Exception:-- If such consent was caused by misrepresentation or by silence, fraudulent within the meaning of Section 17, the contract nevertheless, is not voidable, if the party whose consent was so caused had the means of discovering the truth with ordinary diligence.'
'Fraud' has been defined in Section 17 of the Contract Act as meaning and including any of the following acts committed by a party to a contract, or with his connivance, or by his agent, with intent to deceive another party thereto or his agent, or to induce him to enter into the contract:--
'(1) the suggestion, as a fact, of that which is not true, by one who does not believe it to be true;
(2) the active concealment of a fact by one having knowledge or belief of the fact;XX XX XX'
(other parts of the section need not be extracted as they are not relevant).

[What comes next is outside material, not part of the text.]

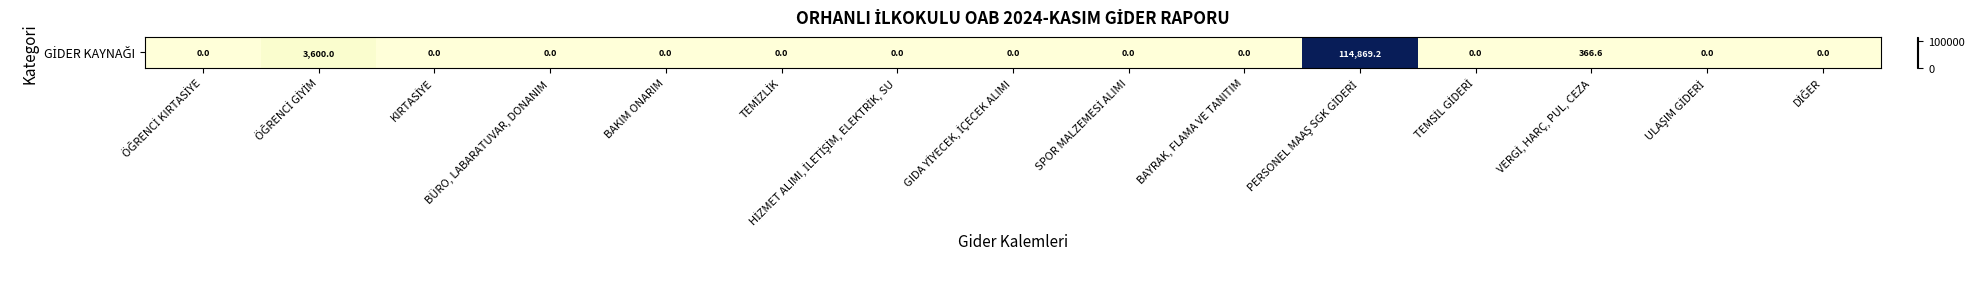

Between SPOR MALZEMESİ ALIMI and HİZMET ALIMI, İLETİŞİM, ELEKTRİK, SU, which is larger?

SPOR MALZEMESİ ALIMI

The exception to this section provides cases which are excluded from the mischief of Section 19 read with Section 17 of the Indian Contract Act. If the insurer whose consent was go caused had the means of discovering the truth with ordinary diligence that the assured had hydrocele, the contract would be binding despite the fraud committed by the assured. In this connexion the evidence is that the defendant had his own medical officer who examined the assured and submitted his confidential report. There is no evidence that the medical officer gave a false report having been gained over by the assured and, as such the Exception fully operates in this case. Therefore even though the assured concealed the fact of having a hydrocele or made a false statement of that fact in his personal statement, nevertheless the contract cannot be avoided by the defendant on account of the operation of the Exception to Section 19 of the Contract Act. In my opinion, even under the general law of contract, the policy of life insurance cannot be called in question by the defendant.
9. In my opinion, the decision of the Court below is correct. The appeal, accordingly fails and is dismissed with costs. Appeal dismissed with costs.